***** Study material
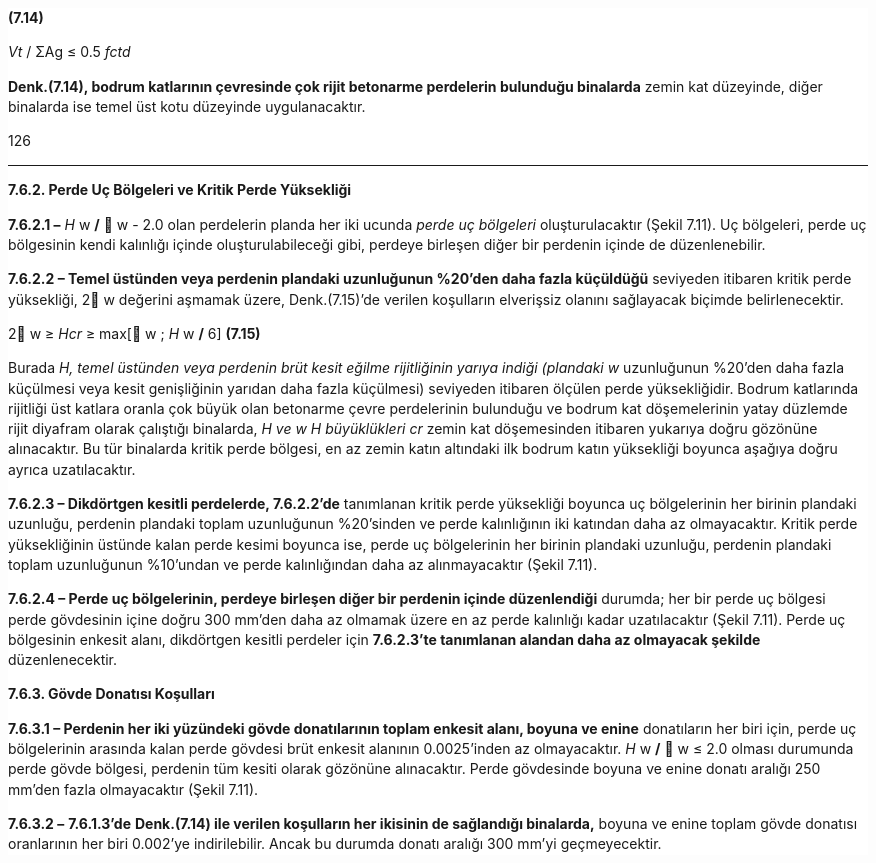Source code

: **(7.14)**

_Vt_ / ΣAg ≤ 0.5 _fctd_


**Denk.(7.14), bodrum katlarının çevresinde çok rijit betonarme perdelerin bulunduğu binalarda**
zemin kat düzeyinde, diğer binalarda ise temel üst kotu düzeyinde uygulanacaktır.

126


-----

**7.6.2. Perde Uç Bölgeleri ve Kritik Perde Yüksekliği**

**7.6.2.1 –** _H_ w **/**  w - 2.0 olan perdelerin planda her iki ucunda _perde uç bölgeleri_
oluşturulacaktır (Şekil 7.11). Uç bölgeleri, perde uç bölgesinin kendi kalınlığı içinde
oluşturulabileceği gibi, perdeye birleşen diğer bir perdenin içinde de düzenlenebilir.

**7.6.2.2 – Temel üstünden veya perdenin plandaki uzunluğunun %20’den daha fazla küçüldüğü**
seviyeden itibaren kritik perde yüksekliği, 2 w değerini aşmamak üzere, Denk.(7.15)’de verilen
koşulların elverişsiz olanını sağlayacak biçimde belirlenecektir.

2 w ≥ _Hcr_ ≥ max[ w ; _H_ w **/** 6] **(7.15)**

Burada _H, temel üstünden veya perdenin brüt kesit eğilme rijitliğinin yarıya indiği (plandaki w_
uzunluğunun %20’den daha fazla küçülmesi veya kesit genişliğinin yarıdan daha fazla
küçülmesi) seviyeden itibaren ölçülen perde yüksekliğidir. Bodrum katlarında rijitliği üst
katlara oranla çok büyük olan betonarme çevre perdelerinin bulunduğu ve bodrum kat
döşemelerinin yatay düzlemde rijit diyafram olarak çalıştığı binalarda, _H ve w_ _H büyüklükleri cr_
zemin kat döşemesinden itibaren yukarıya doğru gözönüne alınacaktır. Bu tür binalarda kritik
perde bölgesi, en az zemin katın altındaki ilk bodrum katın yüksekliği boyunca aşağıya doğru
ayrıca uzatılacaktır.

**7.6.2.3 – Dikdörtgen kesitli perdelerde, 7.6.2.2’de** tanımlanan kritik perde yüksekliği boyunca
uç bölgelerinin her birinin plandaki uzunluğu, perdenin plandaki toplam uzunluğunun
%20’sinden ve perde kalınlığının iki katından daha az olmayacaktır. Kritik perde yüksekliğinin
üstünde kalan perde kesimi boyunca ise, perde uç bölgelerinin her birinin plandaki uzunluğu,
perdenin plandaki toplam uzunluğunun %10’undan ve perde kalınlığından daha az
alınmayacaktır (Şekil 7.11).

**7.6.2.4 – Perde uç bölgelerinin, perdeye birleşen diğer bir perdenin içinde düzenlendiği**
durumda; her bir perde uç bölgesi perde gövdesinin içine doğru 300 mm’den daha az olmamak
üzere en az perde kalınlığı kadar uzatılacaktır (Şekil 7.11). Perde uç bölgesinin enkesit alanı,
dikdörtgen kesitli perdeler için **7.6.2.3’te tanımlanan alandan daha az olmayacak şekilde**
düzenlenecektir.

**7.6.3. Gövde Donatısı Koşulları**

**7.6.3.1 – Perdenin her iki yüzündeki gövde donatılarının toplam enkesit alanı, boyuna ve enine**
donatıların her biri için, perde uç bölgelerinin arasında kalan perde gövdesi brüt enkesit alanının
0.0025’inden az olmayacaktır. _H_ w **/**  w ≤ 2.0 olması durumunda perde gövde bölgesi, perdenin
tüm kesiti olarak gözönüne alınacaktır. Perde gövdesinde boyuna ve enine donatı aralığı 250
mm’den fazla olmayacaktır (Şekil 7.11).

**7.6.3.2 –** **7.6.1.3’de** **Denk.(7.14) ile verilen koşulların her ikisinin de sağlandığı binalarda,**
boyuna ve enine toplam gövde donatısı oranlarının her biri 0.002’ye indirilebilir. Ancak bu
durumda donatı aralığı 300 mm’yi geçmeyecektir.
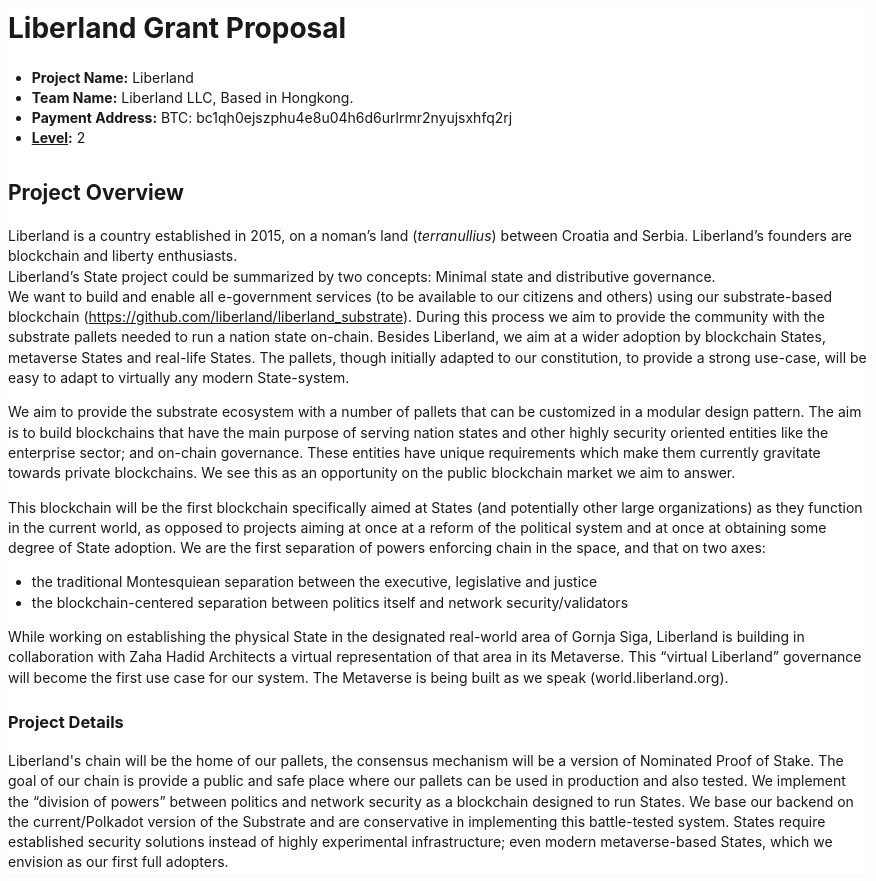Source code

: # Liberland Grant Proposal

- **Project Name:** Liberland
- **Team Name:** Liberland LLC, Based in Hongkong.
- **Payment Address:** BTC: bc1qh0ejszphu4e8u04h6d6urlrmr2nyujsxhfq2rj
- **[Level](https://github.com/w3f/Grants-Program/tree/master#level_slider-levels):** 2


## Project Overview 

Liberland is a country established in 2015, on a noman’s land (_terranullius_) between 
Croatia and Serbia. Liberland’s founders are blockchain and liberty enthusiasts.     
Liberland’s State project could be summarized by two concepts: Minimal state and distributive governance.     
We want to build and enable all e-government services (to be available to our citizens and others) using our substrate-based blockchain (https://github.com/liberland/liberland_substrate). 
During this process we aim to provide the community with the substrate pallets needed to run a nation state on-chain. Besides Liberland, we aim at a wider adoption by blockchain States, metaverse States and real-life States. The pallets, though initially adapted to our constitution, to provide a strong use-case, will be easy to adapt to virtually any modern State-system. 
 
We aim to provide the substrate ecosystem with a number of pallets that can be customized in a modular design pattern. The aim is to build blockchains that have the main purpose of serving nation states and other highly security oriented entities like the enterprise sector; and on-chain governance. These entities have unique requirements which make them currently gravitate towards private blockchains. We see this as an opportunity on the public blockchain market we aim to answer.
 
This blockchain will be the first blockchain specifically aimed at States (and potentially other large organizations) as they function in the current world, as opposed to projects aiming at once at a reform of the political system and at once at obtaining some degree of State adoption. We are the first separation of powers enforcing chain in the space, and that on two axes: 
-  the traditional Montesquiean separation between the executive, legislative and justice
-  the blockchain-centered separation between politics itself and network security/validators


While working on establishing the physical State in the designated real-world area of Gornja Siga, Liberland is building in collaboration with Zaha Hadid Architects a virtual representation of that area in its Metaverse. This “virtual Liberland” governance will become the first use case for our system. The Metaverse is being built as we speak (world.liberland.org).


### Project Details

Liberland's chain will be the home of our pallets, the consensus mechanism will be a version of Nominated Proof of Stake. The goal of our chain is provide a public and safe place where our pallets can be used in production and also tested.
We implement the “division of powers” between politics and network security as a blockchain designed to run States.
We base our backend on the current/Polkadot version of the Substrate and are conservative in implementing this battle-tested system. States require established security solutions instead of highly experimental infrastructure; even modern metaverse-based States, which we envision as our first full adopters.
**********
- _Task goal_
Could you transcribe exactly the lines from the start of the records through the line containing "2 w ≥ _Hcr_", both ends included, leaving the pictures out?

- _Task response_
Source code

: **(7.14)**

_Vt_ / ΣAg ≤ 0.5 _fctd_


**Denk.(7.14), bodrum katlarının çevresinde çok rijit betonarme perdelerin bulunduğu binalarda**
zemin kat düzeyinde, diğer binalarda ise temel üst kotu düzeyinde uygulanacaktır.

126


-----

**7.6.2. Perde Uç Bölgeleri ve Kritik Perde Yüksekliği**

**7.6.2.1 –** _H_ w **/**  w - 2.0 olan perdelerin planda her iki ucunda _perde uç bölgeleri_
oluşturulacaktır (Şekil 7.11). Uç bölgeleri, perde uç bölgesinin kendi kalınlığı içinde
oluşturulabileceği gibi, perdeye birleşen diğer bir perdenin içinde de düzenlenebilir.

**7.6.2.2 – Temel üstünden veya perdenin plandaki uzunluğunun %20’den daha fazla küçüldüğü**
seviyeden itibaren kritik perde yüksekliği, 2 w değerini aşmamak üzere, Denk.(7.15)’de verilen
koşulların elverişsiz olanını sağlayacak biçimde belirlenecektir.

2 w ≥ _Hcr_ ≥ max[ w ; _H_ w **/** 6] **(7.15)**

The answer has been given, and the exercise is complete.